- PASSAGE SHOWN
┌────────

In an exclusive interview, Wordability spoke to Fiona McPherson, Senior Editor, Oxford Dictionaries, who revealed some of the words which are currently being tracked by lexicographers and which may be the ones which feature prominently in updates of the future. You can watch the full interview here:

So to summarise, the words she selected are:

Bacne – basically, acne on your back

Hatewatch – an old Wordability favourite, first identified last year. The practice of watching something you really don’t like, and chatting to your friends about it while hating it.

Dosant – a cross between a doughnut and a croissant

Legsie – hot on the heels of Selfie’s recent inclusion, a photograph you take of your own legs. One can only imagine where this will end, but politeness means I will decline to suggest it

Appisode – an online episode of a television show

Phubbing – one of the great new words of this year, a personal favourite and one which has already entered everyday use in my household. Phone snubbing, using your smartphone when you are supposed to be talking to someone else

Nocialising – See above

Meme – not a new word, but a new sense, as Meme, a cultural idea which passes from person to person, now starts to become a verb

Lolarious – LOL branches out into its own verb. Not sure what David Cameron’s version would become.

So that’s the latest list – now we sit back and wait to see which of them finally makes it all the way through the selection process.

└────────

- SUPPLIED INFORMATION

┌────────

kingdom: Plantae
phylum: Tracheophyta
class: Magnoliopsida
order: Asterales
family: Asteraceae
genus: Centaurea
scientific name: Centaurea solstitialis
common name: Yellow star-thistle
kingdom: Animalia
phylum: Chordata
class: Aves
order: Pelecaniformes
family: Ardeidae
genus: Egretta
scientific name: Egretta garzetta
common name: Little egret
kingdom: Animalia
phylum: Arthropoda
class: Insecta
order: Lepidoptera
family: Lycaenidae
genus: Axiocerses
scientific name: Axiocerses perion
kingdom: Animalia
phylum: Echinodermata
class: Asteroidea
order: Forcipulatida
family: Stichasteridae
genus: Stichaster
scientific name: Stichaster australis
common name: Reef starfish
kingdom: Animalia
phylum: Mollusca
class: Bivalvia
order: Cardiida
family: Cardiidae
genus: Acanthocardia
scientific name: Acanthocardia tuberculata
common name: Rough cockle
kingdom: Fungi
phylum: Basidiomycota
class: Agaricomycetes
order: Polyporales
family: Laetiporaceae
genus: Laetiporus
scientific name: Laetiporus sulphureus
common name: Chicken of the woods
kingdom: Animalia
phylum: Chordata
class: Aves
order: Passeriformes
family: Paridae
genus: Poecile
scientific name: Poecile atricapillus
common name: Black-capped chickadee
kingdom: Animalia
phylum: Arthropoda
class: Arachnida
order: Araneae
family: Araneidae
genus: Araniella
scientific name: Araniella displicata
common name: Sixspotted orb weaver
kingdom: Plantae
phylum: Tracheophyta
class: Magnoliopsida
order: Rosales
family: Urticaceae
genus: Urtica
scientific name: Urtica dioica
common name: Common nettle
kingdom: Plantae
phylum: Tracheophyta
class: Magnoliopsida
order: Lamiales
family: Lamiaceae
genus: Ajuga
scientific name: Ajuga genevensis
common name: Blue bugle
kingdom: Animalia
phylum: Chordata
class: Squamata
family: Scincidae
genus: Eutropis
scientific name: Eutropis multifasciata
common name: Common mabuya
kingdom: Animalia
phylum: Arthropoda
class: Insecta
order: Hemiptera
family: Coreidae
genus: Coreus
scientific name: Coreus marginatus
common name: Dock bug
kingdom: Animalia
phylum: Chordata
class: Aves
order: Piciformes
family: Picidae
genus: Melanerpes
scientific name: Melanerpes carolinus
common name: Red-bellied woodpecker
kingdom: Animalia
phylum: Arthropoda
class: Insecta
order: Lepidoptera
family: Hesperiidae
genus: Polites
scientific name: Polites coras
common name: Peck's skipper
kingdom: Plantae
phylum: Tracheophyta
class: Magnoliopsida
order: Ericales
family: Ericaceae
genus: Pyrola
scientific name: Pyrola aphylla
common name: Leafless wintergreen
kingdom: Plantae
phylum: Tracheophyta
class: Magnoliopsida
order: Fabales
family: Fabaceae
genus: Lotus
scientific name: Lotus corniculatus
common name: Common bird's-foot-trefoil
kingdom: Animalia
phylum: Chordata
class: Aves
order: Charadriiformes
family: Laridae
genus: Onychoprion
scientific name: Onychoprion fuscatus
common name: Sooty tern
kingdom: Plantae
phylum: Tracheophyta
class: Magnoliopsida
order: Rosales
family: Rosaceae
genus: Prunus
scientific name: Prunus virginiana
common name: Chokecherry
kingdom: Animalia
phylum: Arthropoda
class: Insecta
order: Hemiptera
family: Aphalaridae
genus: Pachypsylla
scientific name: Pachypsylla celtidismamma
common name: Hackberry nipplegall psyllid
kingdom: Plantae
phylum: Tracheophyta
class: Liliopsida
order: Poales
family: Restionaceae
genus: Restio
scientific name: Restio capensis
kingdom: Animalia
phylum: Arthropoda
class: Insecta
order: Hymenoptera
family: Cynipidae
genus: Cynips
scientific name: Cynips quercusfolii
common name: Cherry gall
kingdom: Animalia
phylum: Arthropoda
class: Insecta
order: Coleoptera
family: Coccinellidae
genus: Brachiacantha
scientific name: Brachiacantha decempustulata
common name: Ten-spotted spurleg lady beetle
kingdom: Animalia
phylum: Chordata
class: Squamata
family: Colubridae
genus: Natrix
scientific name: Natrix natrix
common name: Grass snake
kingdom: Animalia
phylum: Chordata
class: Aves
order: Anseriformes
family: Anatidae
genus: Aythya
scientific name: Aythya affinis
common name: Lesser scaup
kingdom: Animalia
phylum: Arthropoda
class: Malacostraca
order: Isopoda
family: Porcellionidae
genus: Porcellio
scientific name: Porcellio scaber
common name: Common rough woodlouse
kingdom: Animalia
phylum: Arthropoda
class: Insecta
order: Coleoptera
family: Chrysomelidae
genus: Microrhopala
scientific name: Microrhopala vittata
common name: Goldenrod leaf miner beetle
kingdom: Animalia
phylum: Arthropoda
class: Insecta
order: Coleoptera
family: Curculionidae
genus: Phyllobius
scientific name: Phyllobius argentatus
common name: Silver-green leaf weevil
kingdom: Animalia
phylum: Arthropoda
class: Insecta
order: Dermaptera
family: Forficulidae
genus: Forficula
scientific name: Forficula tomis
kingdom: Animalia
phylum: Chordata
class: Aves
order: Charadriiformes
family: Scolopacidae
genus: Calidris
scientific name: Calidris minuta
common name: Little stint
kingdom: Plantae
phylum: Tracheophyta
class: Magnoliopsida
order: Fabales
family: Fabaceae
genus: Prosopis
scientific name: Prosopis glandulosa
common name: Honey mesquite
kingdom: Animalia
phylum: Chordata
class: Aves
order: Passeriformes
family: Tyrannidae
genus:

└────────

- PROBLEM TO SOLVE
For the passage on words tracked by lexicographers, decide whether each statement below agrees with it, answering yes or no and quoting the words of the passage that decide it. 1. Hatewatch was first identified last year. 2. Meme is presented as a brand-new word. 3. Dosant is described as a cross between a doughnut and a muffin.

- FULL OUTPUT
1. Yes: "first identified last year"
2. No: "not a new word, but a new sense"
3. No: "a cross between a doughnut and a croissant"